Requirement => Repeat exactly, and only, the lines of the entries below from the one with "Phần Mềm Microsoft" through the one with "Phần mềm VMWARE", both ends included.

Data for processing =>
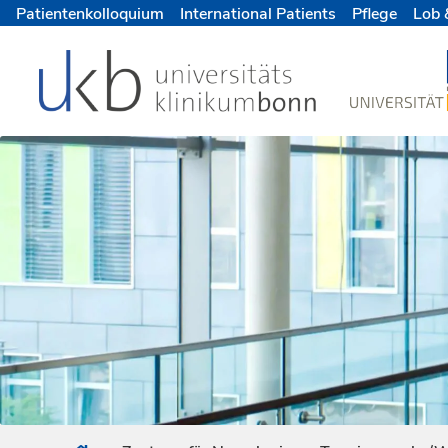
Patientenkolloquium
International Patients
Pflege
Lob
* * *
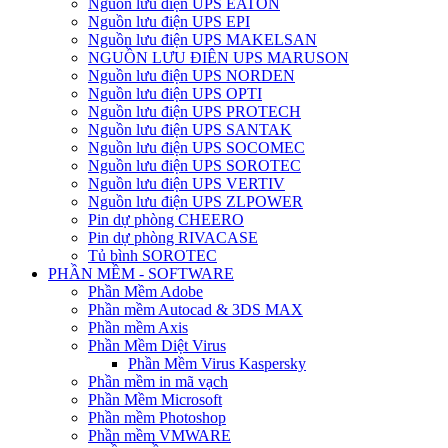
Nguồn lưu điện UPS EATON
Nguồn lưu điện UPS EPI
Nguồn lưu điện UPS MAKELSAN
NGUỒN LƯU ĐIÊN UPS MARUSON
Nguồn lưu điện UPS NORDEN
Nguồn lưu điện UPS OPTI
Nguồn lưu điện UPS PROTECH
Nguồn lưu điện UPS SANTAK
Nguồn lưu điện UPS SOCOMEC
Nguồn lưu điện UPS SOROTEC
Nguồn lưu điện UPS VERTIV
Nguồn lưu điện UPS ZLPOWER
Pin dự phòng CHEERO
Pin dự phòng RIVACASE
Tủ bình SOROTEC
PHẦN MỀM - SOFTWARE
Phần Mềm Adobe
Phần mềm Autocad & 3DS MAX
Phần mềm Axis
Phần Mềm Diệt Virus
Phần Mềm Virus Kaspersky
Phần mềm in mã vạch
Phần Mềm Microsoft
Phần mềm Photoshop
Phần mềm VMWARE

Written reply =>
Phần Mềm Microsoft
Phần mềm Photoshop
Phần mềm VMWARE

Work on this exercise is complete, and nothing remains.